Among the potential strategies proposed to fight against the emergence of S. hyicus and S. aureus with antibiotic resistance, combining antimicrobial agents with essential oils may be a valuable approach. We showed synergistic interactions against penicillin-resistant S. hyicus 84-2978 and S. aureus 25923 by combining penicillin G with essential oils. This is in agreement with Palaniappan and Holley (2010) who reported that natural antimicrobials, including active ingredients of essential oils, can potentiate the effects of conventional antibiotics to which bacteria were normally resistant.

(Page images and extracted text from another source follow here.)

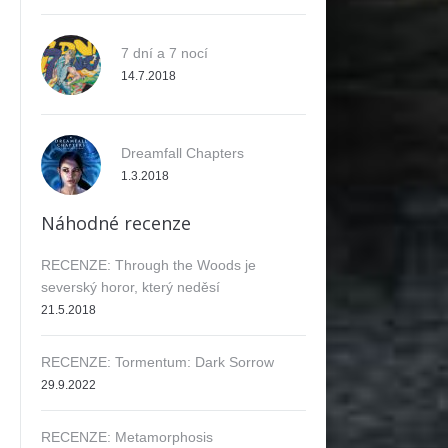
7 dní a 7 nocí
14.7.2018
Dreamfall Chapters
1.3.2018
Náhodné recenze
RECENZE: Through the Woods je
severský horor, který neděsí
21.5.2018
RECENZE: Tormentum: Dark Sorrow
29.9.2022
RECENZE: Metamorphosis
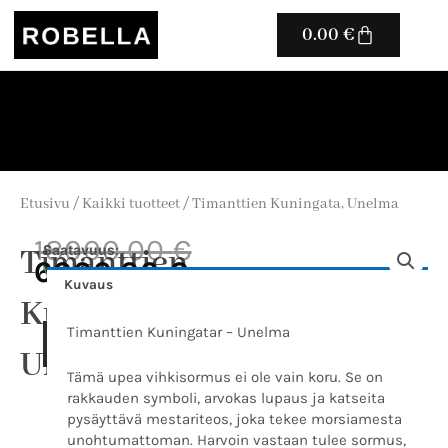
Siirry
Cart
0.00
€
sisältöön
Etusivu
/
Kaikki tuotteet
/ Timanttien Kuningata, Unelma
Alkuperäinen
Nykyinen
18000.00
€
Timanttien
Timanttien
Saatavuus:
hinta
hinta
6000.00
€
Kuningata,
Varastossa
oli:
on:
Kuvaus
Unelma
Kuningata,
18000.00 €.
6000.00 €.
määrä
Timanttien Kuningatar – Unelma
Lisää
ostoskoriin
Unelma
Tämä upea vihkisormus ei ole vain koru. Se on
rakkauden symboli, arvokas lupaus ja katseita
pysäyttävä mestariteos, joka tekee morsiamesta
unohtumattoman. Harvoin vastaan tulee sormus,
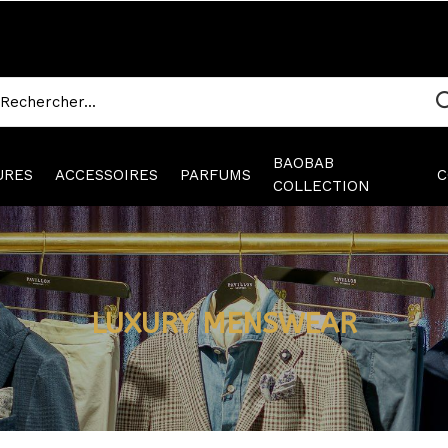
BAOBAB
URES
ACCESSOIRES
PARFUMS
C
COLLECTION
LUXURY MENSWEAR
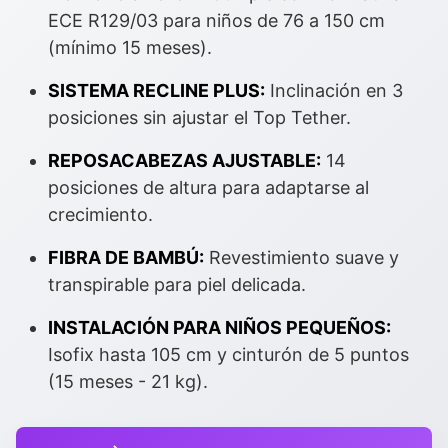
ECE R129/03 para niños de 76 a 150 cm
(mínimo 15 meses).
SISTEMA RECLINE PLUS:
Inclinación en 3
posiciones sin ajustar el Top Tether.
REPOSACABEZAS AJUSTABLE:
14
posiciones de altura para adaptarse al
crecimiento.
FIBRA DE BAMBÚ:
Revestimiento suave y
transpirable para piel delicada.
INSTALACIÓN PARA NIÑOS PEQUEÑOS:
Isofix hasta 105 cm y cinturón de 5 puntos
(15 meses - 21 kg).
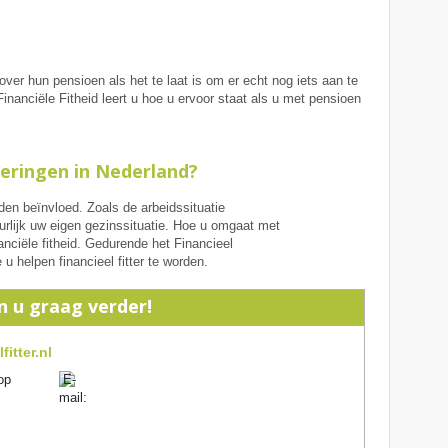
er hun pensioen als het te laat is om er echt nog iets aan te
inanciële Fitheid leert u hoe u ervoor staat als u met pensioen
eringen in Nederland?
en beïnvloed. Zoals de arbeidssituatie
urlijk uw eigen gezinssituatie. Hoe u omgaat met
nciële fitheid. Gedurende het Financieel
 u helpen financieel fitter te worden.
n u graag verder!
fitter.nl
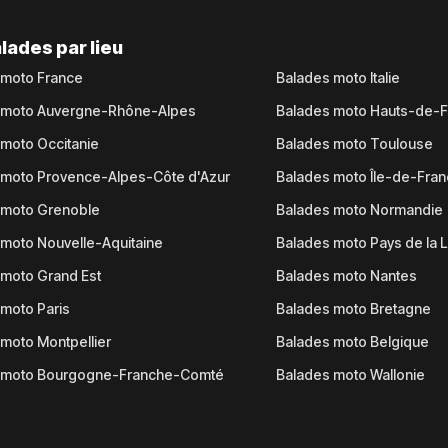
lades par lieu
 moto France
Balades moto Italie
 moto Auvergne-Rhône-Alpes
Balades moto Hauts-de-
moto Occitanie
Balades moto Toulouse
 moto Provence-Alpes-Côte d'Azur
Balades moto Île-de-Fra
 moto Grenoble
Balades moto Normandie
moto Nouvelle-Aquitaine
Balades moto Pays de la L
moto Grand Est
Balades moto Nantes
moto Paris
Balades moto Bretagne
moto Montpellier
Balades moto Belgique
 moto Bourgogne-Franche-Comté
Balades moto Wallonie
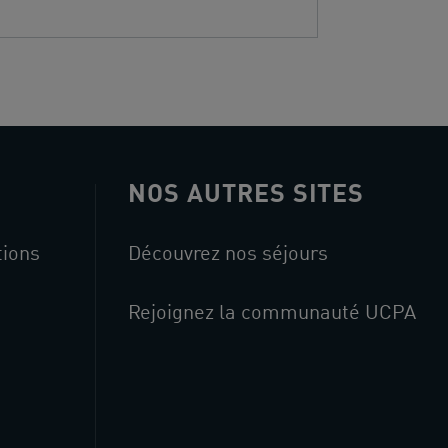
NOS AUTRES SITES
tions
Découvrez nos séjours
Rejoignez la communauté UCPA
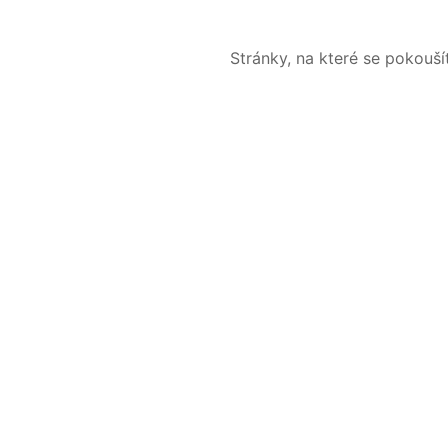
Stránky, na které se pokouš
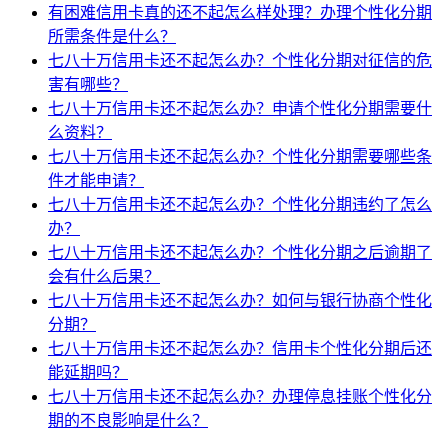
有困难信用卡真的还不起怎么样处理？办理个性化分期
所需条件是什么？
七八十万信用卡还不起怎么办？个性化分期对征信的危
害有哪些？
七八十万信用卡还不起怎么办？申请个性化分期需要什
么资料？
七八十万信用卡还不起怎么办？个性化分期需要哪些条
件才能申请？
七八十万信用卡还不起怎么办？个性化分期违约了怎么
办？
七八十万信用卡还不起怎么办？个性化分期之后逾期了
会有什么后果？
七八十万信用卡还不起怎么办？如何与银行协商个性化
分期？
七八十万信用卡还不起怎么办？信用卡个性化分期后还
能延期吗？
七八十万信用卡还不起怎么办？办理停息挂账个性化分
期的不良影响是什么？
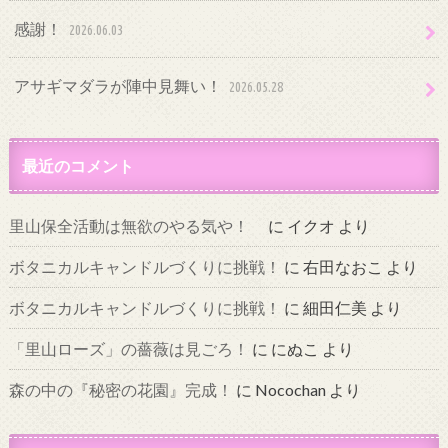
感謝！
2026.06.03
アサギマダラが陣中見舞い！
2026.05.28
最近のコメント
里山保全活動は無欲のやる気や！
に
イクオ
より
ボタニカルキャンドルづくりに挑戦！
に
右田なおこ
より
ボタニカルキャンドルづくりに挑戦！
に
細田仁美
より
「里山ローズ」の薔薇は見ごろ！
に
にぬこ
より
森の中の『秘密の花園』完成！
に
Nocochan
より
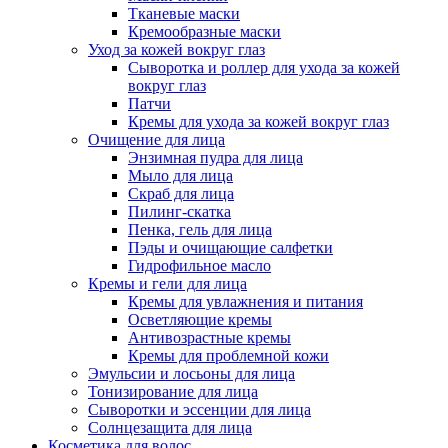
Тканевые маски
Кремообразные маски
Уход за кожей вокруг глаз
Сыворотка и роллер для ухода за кожей
вокруг глаз
Патчи
Кремы для ухода за кожей вокруг глаз
Очищение для лица
Энзимная пудра для лица
Мыло для лица
Скраб для лица
Пилинг-скатка
Пенка, гель для лица
Пэды и очищающие салфетки
Гидрофильное масло
Кремы и гели для лица
Кремы для увлажнения и питания
Осветляющие кремы
Антивозрастные кремы
Кремы для проблемной кожи
Эмульсии и лосьоны для лица
Тонизирование для лица
Сыворотки и эссенции для лица
Солнцезащита для лица
Косметика для волос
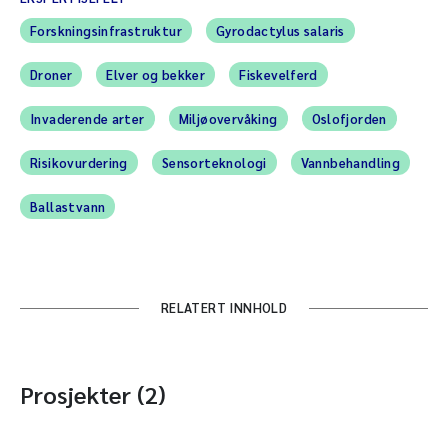
Forskningsinfrastruktur
Gyrodactylus salaris
Droner
Elver og bekker
Fiskevelferd
Invaderende arter
Miljøovervåking
Oslofjorden
Risikovurdering
Sensorteknologi
Vannbehandling
Ballastvann
RELATERT INNHOLD
Prosjekter (2)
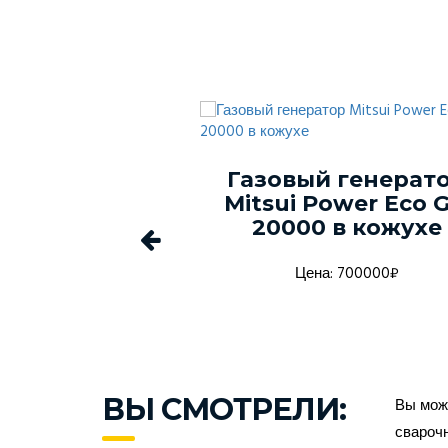
й генератор
Газовый генератор
Power Eco GM
CU35000TSA с АВ
 в кожухе
а: 700000₽
Цена: ₽
ВЫ СМОТРЕЛИ:
Вы може
сварочн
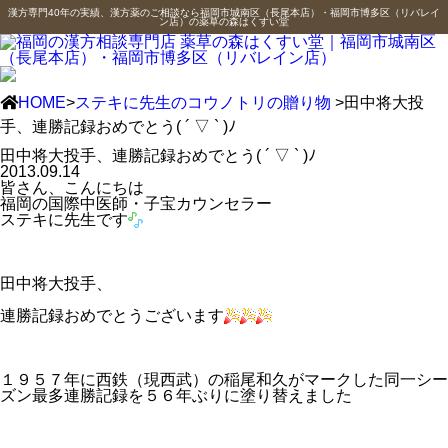
漢方専門40年の実績、漢方薬のご相談なら福岡市城南区（長尾本店）・福岡市博多区（リバレイ
ン店）の薬草の森はくすい堂
HOME
>
ステキに先生のコウノトリの贈り物
>田中将大投
手、連勝記録おめでとう( ´ ▽ ` )ﾉ
田中将大投手、連勝記録おめでとう( ´ ▽ ` )ﾉ
2013.09.14
皆さん、こんにちは
福岡の国際中医師・子宝カウンセラー
ステキに先生です
田中将大投手、
連勝記録おめでとうございます
１９５７年に西鉄（現西武）の稲尾和久がマークした同一シー
ズン最多連勝記録を５６年ぶりに塗り替えました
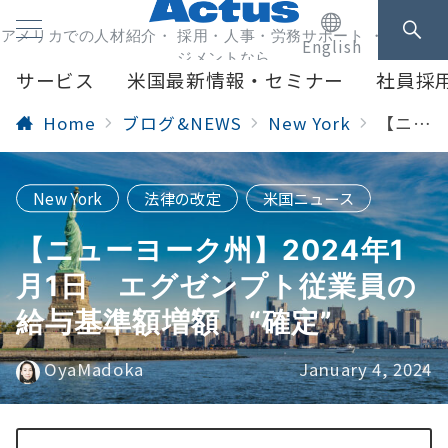
アメリカでの人材紹介・ 採用・人事・労務サポート ・人事マネ
English
ジメントなら
サービス
米国最新情報・セミナー
社員採
Home
ブログ&NEWS
New York
【ニューヨーク州】2024年1月1日 エグゼンプト従業員の給与基準額増額 “確定”
New York
法律の改定
米国ニュース
【ニューヨーク州】2024年1
月1日 エグゼンプト従業員の
給与基準額増額 “確定”
OyaMadoka
January 4, 2024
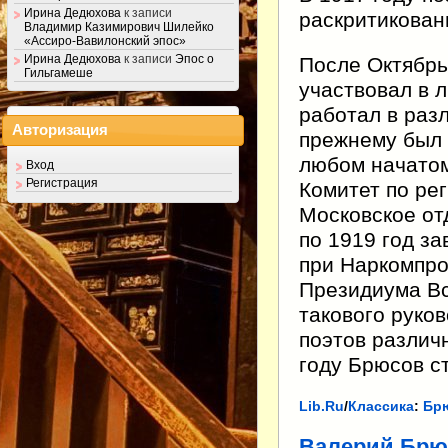
Ирина Дедюхова
к записи
раскритикован
Владимир Казимирович Шилейко
«Ассиро-Вавилонский эпос»
Ирина Дедюхова
к записи
Эпос о
После Октябрь
Гильгамеше
участвовал в 
работал в раз
Авторизация
прежнему был 
любом начатом
Вход
Регистрация
Комитет по ре
Московское от
по 1919 год з
при Наркомпро
Президиума Вс
такового руко
поэтов различ
году Брюсов с
Lib.Ru
/
Классика
:
Бр
Валерий Брю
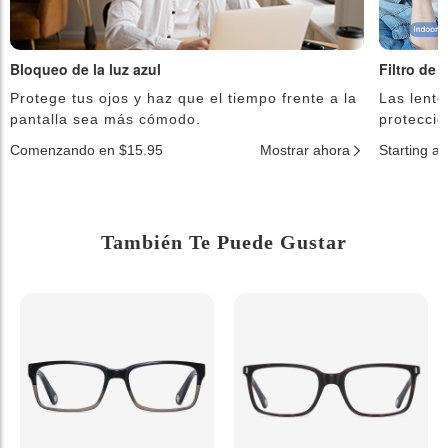
Bloqueo de la luz azul
Filtro de 
Protege tus ojos y haz que el tiempo frente a la
Las lente
pantalla sea más cómodo.
protecció
Comenzando en $15.95
Mostrar ahora
Starting a
También Te Puede Gustar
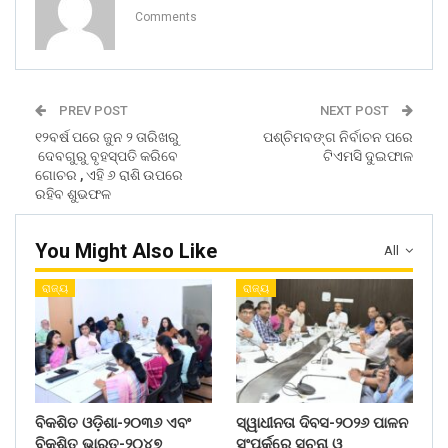
Comments
PREV POST
NEXT POST
୧୨ବର୍ଷ ପରେ ଜୁନ ୨ ତାରିଖରୁ
ପଶ୍ଚିମବଙ୍ଗ ନିର୍ବାଚନ ପରେ
ଦେବଗୁରୁ ବୃହସ୍ପତି କରିବେ
ଟିଏମସି ଦୁଇଫାଳ
ଗୋଚର , ଏହି ୬ ରାଶି ଉପରେ
ରହିବ ଶୁଭଫଳ
You Might Also Like
All
ରାଜ୍ୟ
ରାଜ୍ୟ
ବିକଶିତ ଓଡ଼ିଶା-୨୦୩୬ ଏବଂ
ସ୍ୱାଧୀନତା ଦିବସ-୨୦୨୬ ପାଳନ
ବିକଶିତ ଭାରତ-୨୦୪୭
ସଂପର୍କରେ ସୂଚନା ଓ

Nisin is a bacteriocin (lantibiotic class) naturally produced by Lactococcus lactis that has received GRAS (generally recognized as safe) status (Hansen 1994). It is mainly active against Gram-positive bacteria and is currently used as a food preservative specially in dairy products in more than 50 countries, including the United States of America and several countries within the European Union (Hansen 1994). In our study, synergistic interactions between essential oils and nisin were observed against penicillin-resistant S. hyicus 84-2978 (thyme and winter savory) and S. aureus 25923 (cinnamon, thyme and winter savory). Synergism between essential oils from thyme and cinnamon, and bacteriocins including nisin has been previously reported against foodborne pathogens (Turgis et al. 2012).

In summary, this study brought evidence that essential oils, more specifically those from cinnamon, thyme, and winter savory, may contribute to develop an herbal treatment against exudative epidermitis in piglets. This may reduce the incidence of the disease and decrease the use of antibiotics to treat this infection.